# INSTRUCTIONS TO FOLLOW
Once the line containing "focal_35mm: 91" is found in the entries below, restate it and each following line word for word, stopping after the line containing "vfov_deg: 47.8".

DATASET EXCERPTS Block Start

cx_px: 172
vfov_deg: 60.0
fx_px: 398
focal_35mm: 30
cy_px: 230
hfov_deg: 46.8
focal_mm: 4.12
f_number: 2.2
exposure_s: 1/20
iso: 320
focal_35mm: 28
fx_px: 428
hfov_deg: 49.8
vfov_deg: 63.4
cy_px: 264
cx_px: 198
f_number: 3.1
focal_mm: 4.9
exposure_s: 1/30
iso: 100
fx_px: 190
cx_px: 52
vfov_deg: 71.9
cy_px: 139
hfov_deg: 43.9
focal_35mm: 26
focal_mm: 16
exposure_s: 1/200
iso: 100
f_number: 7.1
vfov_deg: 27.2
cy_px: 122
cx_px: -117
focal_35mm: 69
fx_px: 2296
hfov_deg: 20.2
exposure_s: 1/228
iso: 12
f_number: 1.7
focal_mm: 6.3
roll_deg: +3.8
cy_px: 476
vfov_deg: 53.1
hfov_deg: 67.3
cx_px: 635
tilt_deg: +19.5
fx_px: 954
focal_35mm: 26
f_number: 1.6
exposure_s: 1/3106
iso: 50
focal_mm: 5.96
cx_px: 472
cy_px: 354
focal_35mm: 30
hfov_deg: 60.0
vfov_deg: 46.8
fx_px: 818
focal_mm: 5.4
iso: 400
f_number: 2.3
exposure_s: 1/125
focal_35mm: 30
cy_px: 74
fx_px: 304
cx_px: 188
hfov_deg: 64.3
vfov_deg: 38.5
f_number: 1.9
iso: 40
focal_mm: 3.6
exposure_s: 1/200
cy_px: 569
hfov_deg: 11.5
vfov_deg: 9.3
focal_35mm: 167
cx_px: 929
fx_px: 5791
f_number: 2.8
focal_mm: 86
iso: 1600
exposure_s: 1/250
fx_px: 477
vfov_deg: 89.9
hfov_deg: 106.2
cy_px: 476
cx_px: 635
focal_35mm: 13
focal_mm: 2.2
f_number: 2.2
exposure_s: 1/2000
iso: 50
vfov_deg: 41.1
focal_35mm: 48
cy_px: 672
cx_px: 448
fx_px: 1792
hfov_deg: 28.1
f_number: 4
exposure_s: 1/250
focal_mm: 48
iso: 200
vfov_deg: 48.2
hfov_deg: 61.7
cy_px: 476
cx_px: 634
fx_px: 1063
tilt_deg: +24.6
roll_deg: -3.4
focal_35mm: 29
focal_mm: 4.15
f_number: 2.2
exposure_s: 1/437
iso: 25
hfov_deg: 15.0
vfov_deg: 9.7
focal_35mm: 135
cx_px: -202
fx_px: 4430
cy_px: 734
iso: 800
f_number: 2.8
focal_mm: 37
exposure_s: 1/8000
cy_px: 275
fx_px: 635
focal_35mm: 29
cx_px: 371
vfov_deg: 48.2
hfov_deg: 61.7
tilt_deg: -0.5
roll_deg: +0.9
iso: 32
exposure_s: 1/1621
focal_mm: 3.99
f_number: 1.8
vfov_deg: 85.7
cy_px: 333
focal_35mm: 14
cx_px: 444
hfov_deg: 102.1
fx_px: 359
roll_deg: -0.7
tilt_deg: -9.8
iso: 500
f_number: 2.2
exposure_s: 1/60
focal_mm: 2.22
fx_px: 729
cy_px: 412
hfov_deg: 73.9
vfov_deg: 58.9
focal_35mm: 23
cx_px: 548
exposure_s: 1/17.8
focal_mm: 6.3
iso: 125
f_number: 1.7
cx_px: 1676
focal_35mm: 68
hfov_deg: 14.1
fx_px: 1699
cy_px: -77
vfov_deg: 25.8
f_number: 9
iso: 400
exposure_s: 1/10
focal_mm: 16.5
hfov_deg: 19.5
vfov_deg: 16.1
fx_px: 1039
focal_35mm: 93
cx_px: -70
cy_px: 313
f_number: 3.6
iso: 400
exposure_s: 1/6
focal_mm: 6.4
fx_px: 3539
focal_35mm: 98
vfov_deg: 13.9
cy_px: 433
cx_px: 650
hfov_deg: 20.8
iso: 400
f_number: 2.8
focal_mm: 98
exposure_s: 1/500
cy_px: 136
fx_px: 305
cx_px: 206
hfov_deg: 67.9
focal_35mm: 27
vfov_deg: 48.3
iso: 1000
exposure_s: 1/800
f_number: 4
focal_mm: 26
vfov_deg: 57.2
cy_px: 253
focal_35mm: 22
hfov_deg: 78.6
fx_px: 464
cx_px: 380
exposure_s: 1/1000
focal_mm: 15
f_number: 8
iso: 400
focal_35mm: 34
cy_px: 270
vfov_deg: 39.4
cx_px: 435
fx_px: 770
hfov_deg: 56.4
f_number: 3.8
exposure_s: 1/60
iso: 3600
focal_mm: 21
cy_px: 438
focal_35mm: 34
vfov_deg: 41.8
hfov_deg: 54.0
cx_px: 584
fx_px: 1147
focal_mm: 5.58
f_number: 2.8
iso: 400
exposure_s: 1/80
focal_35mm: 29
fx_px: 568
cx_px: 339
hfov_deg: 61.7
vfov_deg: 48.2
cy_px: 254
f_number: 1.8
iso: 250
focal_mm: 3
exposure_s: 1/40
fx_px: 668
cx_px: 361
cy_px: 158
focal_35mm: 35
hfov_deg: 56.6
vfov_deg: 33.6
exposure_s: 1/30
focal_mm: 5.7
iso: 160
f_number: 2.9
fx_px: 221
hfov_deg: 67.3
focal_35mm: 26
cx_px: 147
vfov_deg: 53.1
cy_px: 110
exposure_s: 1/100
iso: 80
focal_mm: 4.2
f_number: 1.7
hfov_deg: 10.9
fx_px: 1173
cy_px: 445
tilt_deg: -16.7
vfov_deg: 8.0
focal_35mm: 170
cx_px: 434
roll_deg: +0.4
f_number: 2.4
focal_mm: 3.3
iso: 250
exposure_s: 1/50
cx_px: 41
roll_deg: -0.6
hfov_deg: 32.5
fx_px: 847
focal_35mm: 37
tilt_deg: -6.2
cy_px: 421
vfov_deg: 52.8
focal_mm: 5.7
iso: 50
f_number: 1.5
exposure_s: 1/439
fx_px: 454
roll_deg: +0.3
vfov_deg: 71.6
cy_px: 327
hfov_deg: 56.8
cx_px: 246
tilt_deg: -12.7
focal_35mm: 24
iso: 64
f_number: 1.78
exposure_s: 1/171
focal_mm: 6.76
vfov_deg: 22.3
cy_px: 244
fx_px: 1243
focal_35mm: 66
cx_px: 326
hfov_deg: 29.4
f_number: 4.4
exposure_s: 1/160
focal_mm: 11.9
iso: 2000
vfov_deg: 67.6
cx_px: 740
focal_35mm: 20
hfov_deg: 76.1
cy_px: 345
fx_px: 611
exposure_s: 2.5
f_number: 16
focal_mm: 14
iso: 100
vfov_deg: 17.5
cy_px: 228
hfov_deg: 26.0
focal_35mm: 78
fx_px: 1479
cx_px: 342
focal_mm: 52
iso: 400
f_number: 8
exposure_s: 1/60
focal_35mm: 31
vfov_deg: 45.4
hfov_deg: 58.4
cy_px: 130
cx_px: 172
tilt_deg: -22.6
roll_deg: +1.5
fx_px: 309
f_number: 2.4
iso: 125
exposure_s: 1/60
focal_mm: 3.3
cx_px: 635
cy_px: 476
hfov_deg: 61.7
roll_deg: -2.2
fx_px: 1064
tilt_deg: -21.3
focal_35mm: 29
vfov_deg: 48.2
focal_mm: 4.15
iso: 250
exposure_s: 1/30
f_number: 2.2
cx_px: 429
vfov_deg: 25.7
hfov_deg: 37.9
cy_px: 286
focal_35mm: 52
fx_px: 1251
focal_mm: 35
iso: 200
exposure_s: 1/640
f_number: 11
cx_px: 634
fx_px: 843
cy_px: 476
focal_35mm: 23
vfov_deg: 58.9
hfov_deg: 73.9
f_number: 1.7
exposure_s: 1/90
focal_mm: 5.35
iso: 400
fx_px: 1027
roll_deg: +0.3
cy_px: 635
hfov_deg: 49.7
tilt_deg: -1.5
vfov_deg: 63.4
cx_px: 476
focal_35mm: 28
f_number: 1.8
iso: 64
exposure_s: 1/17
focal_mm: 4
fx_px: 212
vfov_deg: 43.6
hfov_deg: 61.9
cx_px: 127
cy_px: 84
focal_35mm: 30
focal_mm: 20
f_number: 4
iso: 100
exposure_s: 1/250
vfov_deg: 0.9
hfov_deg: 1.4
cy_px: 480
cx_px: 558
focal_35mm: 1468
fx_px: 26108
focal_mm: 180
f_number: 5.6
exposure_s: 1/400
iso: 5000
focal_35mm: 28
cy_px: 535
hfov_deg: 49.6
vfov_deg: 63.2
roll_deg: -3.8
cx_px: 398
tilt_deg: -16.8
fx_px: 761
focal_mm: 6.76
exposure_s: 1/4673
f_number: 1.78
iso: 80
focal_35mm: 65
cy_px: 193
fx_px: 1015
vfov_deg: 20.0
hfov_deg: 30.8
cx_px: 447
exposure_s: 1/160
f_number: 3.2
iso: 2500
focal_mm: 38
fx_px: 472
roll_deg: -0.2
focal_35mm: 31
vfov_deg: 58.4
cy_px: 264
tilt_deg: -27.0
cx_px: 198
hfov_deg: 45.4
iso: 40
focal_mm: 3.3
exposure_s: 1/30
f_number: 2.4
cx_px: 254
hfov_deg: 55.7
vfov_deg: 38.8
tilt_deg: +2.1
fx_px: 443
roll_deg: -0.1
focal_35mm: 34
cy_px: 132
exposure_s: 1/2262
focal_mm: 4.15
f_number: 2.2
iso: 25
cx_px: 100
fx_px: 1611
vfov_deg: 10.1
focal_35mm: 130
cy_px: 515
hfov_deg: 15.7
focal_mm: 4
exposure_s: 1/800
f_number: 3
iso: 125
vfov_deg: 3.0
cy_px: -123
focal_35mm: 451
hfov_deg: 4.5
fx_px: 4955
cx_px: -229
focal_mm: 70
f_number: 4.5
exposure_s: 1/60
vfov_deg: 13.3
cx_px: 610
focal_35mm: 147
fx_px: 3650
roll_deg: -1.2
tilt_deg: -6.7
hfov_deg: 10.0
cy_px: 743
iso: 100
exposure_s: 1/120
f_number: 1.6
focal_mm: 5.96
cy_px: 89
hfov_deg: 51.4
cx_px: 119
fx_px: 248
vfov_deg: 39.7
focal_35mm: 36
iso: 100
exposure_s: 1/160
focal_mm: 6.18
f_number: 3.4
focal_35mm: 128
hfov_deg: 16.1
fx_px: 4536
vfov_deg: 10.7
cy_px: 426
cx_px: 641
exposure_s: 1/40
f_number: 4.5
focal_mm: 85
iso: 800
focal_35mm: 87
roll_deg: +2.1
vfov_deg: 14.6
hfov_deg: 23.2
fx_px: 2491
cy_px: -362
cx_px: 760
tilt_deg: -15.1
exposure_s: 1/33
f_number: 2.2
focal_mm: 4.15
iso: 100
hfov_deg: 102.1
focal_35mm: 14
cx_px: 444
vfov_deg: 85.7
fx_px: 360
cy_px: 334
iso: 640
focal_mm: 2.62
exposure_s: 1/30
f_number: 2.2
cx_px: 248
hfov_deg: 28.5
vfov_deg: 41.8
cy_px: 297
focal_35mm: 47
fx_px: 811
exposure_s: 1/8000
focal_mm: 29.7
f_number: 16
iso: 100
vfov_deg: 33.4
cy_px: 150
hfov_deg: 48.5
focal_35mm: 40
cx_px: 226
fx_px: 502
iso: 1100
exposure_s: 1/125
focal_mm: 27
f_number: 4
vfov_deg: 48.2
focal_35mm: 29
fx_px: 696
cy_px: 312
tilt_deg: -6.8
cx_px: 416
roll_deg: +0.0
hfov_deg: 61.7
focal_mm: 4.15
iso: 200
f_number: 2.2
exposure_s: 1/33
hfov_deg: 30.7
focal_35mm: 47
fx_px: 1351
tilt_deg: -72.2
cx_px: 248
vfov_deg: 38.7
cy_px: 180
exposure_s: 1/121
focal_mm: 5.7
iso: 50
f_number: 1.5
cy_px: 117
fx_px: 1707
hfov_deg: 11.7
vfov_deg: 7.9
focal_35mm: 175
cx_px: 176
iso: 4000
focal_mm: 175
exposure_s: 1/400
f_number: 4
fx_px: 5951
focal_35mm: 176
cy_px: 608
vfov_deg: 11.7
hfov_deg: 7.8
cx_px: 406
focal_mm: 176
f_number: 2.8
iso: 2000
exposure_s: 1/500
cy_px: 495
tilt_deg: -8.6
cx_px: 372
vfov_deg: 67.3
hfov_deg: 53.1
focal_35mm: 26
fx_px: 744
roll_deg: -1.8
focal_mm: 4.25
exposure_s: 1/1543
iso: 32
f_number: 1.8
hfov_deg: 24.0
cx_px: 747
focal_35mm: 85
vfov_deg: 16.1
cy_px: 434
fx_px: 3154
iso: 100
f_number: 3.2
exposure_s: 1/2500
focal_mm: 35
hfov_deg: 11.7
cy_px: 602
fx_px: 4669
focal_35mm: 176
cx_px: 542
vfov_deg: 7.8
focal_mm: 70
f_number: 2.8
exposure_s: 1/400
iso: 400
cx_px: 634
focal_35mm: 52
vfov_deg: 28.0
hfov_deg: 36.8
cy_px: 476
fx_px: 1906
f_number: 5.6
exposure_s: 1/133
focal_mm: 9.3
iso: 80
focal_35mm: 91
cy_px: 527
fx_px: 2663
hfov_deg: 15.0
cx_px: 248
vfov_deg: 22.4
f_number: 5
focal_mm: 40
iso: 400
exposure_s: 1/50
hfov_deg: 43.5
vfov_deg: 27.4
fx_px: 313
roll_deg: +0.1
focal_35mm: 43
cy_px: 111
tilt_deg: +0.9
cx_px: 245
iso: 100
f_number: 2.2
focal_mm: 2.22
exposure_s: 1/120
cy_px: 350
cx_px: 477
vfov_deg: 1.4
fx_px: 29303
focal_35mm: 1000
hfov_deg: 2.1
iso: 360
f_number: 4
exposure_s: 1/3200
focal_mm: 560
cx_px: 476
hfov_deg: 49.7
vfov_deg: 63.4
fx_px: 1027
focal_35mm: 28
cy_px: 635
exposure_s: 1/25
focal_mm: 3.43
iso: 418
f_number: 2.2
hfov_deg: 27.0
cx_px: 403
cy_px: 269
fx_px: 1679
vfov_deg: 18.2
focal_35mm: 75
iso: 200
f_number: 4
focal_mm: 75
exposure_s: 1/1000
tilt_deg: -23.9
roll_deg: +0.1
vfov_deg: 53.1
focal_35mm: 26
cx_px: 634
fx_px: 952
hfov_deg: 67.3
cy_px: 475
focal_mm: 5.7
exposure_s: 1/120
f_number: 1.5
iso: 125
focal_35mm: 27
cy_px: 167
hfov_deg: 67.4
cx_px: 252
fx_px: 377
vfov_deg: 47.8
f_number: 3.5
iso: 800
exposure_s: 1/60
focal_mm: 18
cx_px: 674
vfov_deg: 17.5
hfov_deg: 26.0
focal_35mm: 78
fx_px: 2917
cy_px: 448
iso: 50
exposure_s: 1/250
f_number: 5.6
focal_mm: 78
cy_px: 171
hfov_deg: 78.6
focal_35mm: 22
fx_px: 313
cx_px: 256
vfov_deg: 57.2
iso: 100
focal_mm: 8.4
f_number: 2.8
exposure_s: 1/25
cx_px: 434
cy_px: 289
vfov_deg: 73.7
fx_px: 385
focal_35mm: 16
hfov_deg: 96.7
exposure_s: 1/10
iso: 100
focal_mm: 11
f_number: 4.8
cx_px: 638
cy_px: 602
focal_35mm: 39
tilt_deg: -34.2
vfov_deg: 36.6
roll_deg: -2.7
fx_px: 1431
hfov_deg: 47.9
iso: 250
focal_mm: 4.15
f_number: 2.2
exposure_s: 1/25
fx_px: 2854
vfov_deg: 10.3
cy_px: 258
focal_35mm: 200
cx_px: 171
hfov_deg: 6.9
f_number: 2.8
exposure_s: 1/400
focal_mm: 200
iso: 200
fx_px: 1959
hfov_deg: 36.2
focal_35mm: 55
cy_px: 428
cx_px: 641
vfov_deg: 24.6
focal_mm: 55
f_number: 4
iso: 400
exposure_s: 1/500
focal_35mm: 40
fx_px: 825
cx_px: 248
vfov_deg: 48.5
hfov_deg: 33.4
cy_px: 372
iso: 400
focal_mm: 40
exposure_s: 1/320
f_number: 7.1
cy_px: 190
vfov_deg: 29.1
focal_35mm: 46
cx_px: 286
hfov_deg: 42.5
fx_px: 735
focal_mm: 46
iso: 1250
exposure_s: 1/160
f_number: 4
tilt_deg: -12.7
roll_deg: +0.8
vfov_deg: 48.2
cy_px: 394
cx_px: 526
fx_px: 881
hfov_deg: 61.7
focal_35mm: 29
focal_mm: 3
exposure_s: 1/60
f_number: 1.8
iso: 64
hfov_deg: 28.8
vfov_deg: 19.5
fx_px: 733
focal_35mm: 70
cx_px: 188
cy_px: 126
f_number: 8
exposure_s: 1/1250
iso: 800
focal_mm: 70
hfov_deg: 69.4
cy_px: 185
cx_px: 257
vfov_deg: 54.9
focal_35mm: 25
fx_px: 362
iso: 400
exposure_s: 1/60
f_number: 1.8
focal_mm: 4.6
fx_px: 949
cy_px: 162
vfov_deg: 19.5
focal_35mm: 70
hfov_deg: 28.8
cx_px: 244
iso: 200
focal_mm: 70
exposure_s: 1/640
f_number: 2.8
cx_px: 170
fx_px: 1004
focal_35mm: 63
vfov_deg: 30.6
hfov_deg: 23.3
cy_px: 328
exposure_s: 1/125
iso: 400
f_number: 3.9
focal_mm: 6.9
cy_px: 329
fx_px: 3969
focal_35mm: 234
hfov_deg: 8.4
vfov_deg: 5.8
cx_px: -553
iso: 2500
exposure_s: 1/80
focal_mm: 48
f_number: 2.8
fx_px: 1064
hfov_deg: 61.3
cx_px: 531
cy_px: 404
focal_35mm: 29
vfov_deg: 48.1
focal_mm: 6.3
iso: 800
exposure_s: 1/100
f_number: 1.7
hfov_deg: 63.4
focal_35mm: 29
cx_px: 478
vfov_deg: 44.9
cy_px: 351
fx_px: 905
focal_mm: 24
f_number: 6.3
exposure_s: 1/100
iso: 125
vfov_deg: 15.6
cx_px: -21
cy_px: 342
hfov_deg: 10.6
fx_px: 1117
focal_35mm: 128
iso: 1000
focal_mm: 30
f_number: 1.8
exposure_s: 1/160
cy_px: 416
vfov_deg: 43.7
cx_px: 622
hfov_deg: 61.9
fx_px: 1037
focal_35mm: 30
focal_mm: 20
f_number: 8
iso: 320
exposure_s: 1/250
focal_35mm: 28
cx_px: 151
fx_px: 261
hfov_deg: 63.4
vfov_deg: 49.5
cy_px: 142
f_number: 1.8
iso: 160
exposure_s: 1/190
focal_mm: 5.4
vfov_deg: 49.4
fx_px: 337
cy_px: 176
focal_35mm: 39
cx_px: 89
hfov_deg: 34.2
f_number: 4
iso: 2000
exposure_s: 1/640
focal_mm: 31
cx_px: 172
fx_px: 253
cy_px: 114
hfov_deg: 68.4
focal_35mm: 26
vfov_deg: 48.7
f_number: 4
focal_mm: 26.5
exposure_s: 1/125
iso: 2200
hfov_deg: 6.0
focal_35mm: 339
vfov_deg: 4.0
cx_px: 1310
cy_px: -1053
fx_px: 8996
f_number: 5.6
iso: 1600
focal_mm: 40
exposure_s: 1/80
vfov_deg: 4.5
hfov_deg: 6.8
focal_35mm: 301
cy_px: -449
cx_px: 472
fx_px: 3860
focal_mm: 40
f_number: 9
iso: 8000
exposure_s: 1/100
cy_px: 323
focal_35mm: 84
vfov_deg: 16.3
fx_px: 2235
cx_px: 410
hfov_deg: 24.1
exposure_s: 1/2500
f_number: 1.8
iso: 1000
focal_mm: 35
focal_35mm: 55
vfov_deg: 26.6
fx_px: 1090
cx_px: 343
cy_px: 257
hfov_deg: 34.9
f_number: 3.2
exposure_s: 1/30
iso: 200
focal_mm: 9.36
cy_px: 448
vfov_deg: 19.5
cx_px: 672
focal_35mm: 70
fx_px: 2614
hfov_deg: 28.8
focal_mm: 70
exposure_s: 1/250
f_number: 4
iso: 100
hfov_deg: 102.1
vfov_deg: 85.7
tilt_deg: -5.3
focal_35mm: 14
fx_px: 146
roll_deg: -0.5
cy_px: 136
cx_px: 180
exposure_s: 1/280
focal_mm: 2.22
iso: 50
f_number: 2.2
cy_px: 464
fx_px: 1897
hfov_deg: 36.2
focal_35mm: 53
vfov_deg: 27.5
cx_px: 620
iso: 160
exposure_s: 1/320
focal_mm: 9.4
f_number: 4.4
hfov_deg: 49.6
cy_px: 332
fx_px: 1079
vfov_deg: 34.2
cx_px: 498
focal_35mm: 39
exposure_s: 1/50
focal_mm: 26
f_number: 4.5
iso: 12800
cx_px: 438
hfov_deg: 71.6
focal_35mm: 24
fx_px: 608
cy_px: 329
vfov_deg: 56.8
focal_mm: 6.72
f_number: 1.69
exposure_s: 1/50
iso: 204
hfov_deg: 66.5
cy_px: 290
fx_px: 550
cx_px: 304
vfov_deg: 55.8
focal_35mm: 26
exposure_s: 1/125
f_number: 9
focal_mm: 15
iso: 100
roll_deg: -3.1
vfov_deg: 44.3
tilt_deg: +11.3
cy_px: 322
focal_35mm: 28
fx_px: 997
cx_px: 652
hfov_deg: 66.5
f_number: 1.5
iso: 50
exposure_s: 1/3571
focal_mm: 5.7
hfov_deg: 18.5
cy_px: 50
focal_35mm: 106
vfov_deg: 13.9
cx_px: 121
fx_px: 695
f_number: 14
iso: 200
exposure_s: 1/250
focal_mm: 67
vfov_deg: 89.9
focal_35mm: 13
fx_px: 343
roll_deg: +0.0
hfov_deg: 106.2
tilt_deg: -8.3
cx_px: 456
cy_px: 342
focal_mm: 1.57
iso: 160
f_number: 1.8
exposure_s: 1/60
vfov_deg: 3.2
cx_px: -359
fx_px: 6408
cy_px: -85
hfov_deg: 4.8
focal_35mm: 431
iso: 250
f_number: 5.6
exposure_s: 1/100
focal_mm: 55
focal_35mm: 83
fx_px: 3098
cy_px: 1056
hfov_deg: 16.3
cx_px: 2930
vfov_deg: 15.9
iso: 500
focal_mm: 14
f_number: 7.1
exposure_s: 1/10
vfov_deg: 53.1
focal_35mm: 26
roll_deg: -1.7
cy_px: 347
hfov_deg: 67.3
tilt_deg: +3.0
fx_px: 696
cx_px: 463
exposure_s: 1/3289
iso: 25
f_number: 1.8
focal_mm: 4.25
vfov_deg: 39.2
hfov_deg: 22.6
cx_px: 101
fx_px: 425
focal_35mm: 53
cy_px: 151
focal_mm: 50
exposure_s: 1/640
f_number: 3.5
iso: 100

DATASET EXCERPTS Block End

# TASK ANSWER
focal_35mm: 91
cy_px: 527
fx_px: 2663
hfov_deg: 15.0
cx_px: 248
vfov_deg: 22.4
f_number: 5
focal_mm: 40
iso: 400
exposure_s: 1/50
hfov_deg: 43.5
vfov_deg: 27.4
fx_px: 313
roll_deg: +0.1
focal_35mm: 43
cy_px: 111
tilt_deg: +0.9
cx_px: 245
iso: 100
f_number: 2.2
focal_mm: 2.22
exposure_s: 1/120
cy_px: 350
cx_px: 477
vfov_deg: 1.4
fx_px: 29303
focal_35mm: 1000
hfov_deg: 2.1
iso: 360
f_number: 4
exposure_s: 1/3200
focal_mm: 560
cx_px: 476
hfov_deg: 49.7
vfov_deg: 63.4
fx_px: 1027
focal_35mm: 28
cy_px: 635
exposure_s: 1/25
focal_mm: 3.43
iso: 418
f_number: 2.2
hfov_deg: 27.0
cx_px: 403
cy_px: 269
fx_px: 1679
vfov_deg: 18.2
focal_35mm: 75
iso: 200
f_number: 4
focal_mm: 75
exposure_s: 1/1000
tilt_deg: -23.9
roll_deg: +0.1
vfov_deg: 53.1
focal_35mm: 26
cx_px: 634
fx_px: 952
hfov_deg: 67.3
cy_px: 475
focal_mm: 5.7
exposure_s: 1/120
f_number: 1.5
iso: 125
focal_35mm: 27
cy_px: 167
hfov_deg: 67.4
cx_px: 252
fx_px: 377
vfov_deg: 47.8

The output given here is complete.